Extrait de texte:
"""

Alors que vient chercher le Bénin dans l’organisation d’une conférence internationale de cette envergure ?
Le Bénin fait partie des nations africaines et la société anti-Sida doit être considérée comme un pan qui permet aussi de régler les problèmes liés au Vih/Sida. On ne peut pas perdre de vue qu’il s’agit aussi d’un enjeu politique. A cet effet, le ministre béninois de la Santé a été invité et sera le modérateur des travaux de cette rencontre. Il animera également beaucoup de sessions sur le leadership. Un autre Béninois animera une session sur le Vih et la tuberculose. Robert Mugabé qui est aujourd’hui le président en exercice de l’Union Africaine et l’épouse du président Jacob Zuma ainsi que huit autres premières dames invitées comme celle du Ghana. Il est donc une nécessité de mettre tout le leadership possible pour que la conférence connaisse un succès. En dehors de cette participation, il n’est pas à perdre de vue que le Bénin est l’un des pays phares de la lutte contre le Sida. Un autre jeune scientifique doit faire une communication sur l’importance des sciences sociales et humaines dans l’accès aux soins et aux traitements. Douze autres Béninois ont des communications à présenter. En dehors de tous ceux-là, moi-même, je suis le président du Comité scientifique sur les sciences sociales, les droits humains et les sciences politiques et rapporteur général de l’ICASA 2015 et rapporteur de cette conférence. En cela, il me revient de former tous les autres rapporteurs dont des Zimbabwéens.

"""

Entrées du corpus:
"""

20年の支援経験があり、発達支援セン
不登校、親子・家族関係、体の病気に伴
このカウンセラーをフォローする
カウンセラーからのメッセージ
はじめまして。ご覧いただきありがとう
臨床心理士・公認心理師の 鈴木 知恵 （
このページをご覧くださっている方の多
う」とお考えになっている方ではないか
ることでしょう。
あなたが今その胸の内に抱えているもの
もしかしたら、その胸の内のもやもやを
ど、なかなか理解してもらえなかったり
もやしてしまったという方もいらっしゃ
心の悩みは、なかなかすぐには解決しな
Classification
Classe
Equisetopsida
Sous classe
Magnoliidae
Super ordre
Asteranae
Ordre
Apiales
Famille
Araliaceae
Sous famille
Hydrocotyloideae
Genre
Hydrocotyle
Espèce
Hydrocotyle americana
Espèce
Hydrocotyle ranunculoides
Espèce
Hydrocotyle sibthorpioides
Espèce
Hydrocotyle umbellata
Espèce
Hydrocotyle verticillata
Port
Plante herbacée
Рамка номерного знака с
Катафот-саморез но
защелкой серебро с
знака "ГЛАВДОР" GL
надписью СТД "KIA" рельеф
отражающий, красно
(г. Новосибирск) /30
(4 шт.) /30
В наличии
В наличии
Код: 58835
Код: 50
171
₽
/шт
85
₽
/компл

"""

Exercices proposés:
- 1) Répondez à ces questions d'après le texte sur la conférence ICASA 2015 :
(a) Qui a été invité et sera le modérateur des travaux de la rencontre ?
(b) Combien d'autres Béninois ont des communications à présenter ?
(c) De quel comité la personne interrogée est-elle présidente ?
- 2) Poursuivez le texte sur la conférence ICASA 2015 à partir de l'endroit où il s'arrête.
Les items n'ont aucun lien avec l'extrait de texte et forment un matériau à part.

Corrigé:
- 1)
(a) Le ministre béninois de la Santé.
(b) Douze.
(c) Du Comité scientifique sur les sciences sociales, les droits humains et les sciences politiques.

- 2)
Par rapport au thème de cette conférence, dites-nous quels sont les liens entre le leadership, la science, les droits humains et le Vih/Sida ?
La science a pour rôle de découvrir et de nous dicter ce qu’il faut faire. Dans les comportements que dicte la science, on peut retenir le port de préservatif, les médicaments à administrer ou les traitements à faire. Mais après la science, il y a ce qu’on peut appeler la science de la mise en œuvre qu’est le leadership. Ce dernier est tenu de mettre chaque chose à sa place en pensant aux droits humains. Car, il n’est pas question qu’en menant une lutte contre le Sida, que les droits humains soient bafoués. Il s’agira d’aller aux fondamentaux de la vie. Car la science sans conscience n’est que ruine de l’âme.
Quels sont les résultats attendus de cette conférence ?
Ce que nous attendons de cette conférence est que tous les leaders, qu’ils soient responsables d’ONG, de centres, des dirigeants politiques au niveau de nos Etats, qu’ils mènent vraiment la lutte contre le Vih étant donné que c’est un défi, un fléau qui a vraiment fait retarder l’Afrique. Il suffira de reconsidérer le leadership pour que les droits humains soient au centre des préoccupations. Car les droits humains sont très importants dans les différents programmes de lutte contre le Vih. Voilà concrètement, ce que nous attendons.
Vous parlez de leadership parce que nos gouvernants ont un rôle à jouer. Avez-vous un appel à lancer à leur endroit ?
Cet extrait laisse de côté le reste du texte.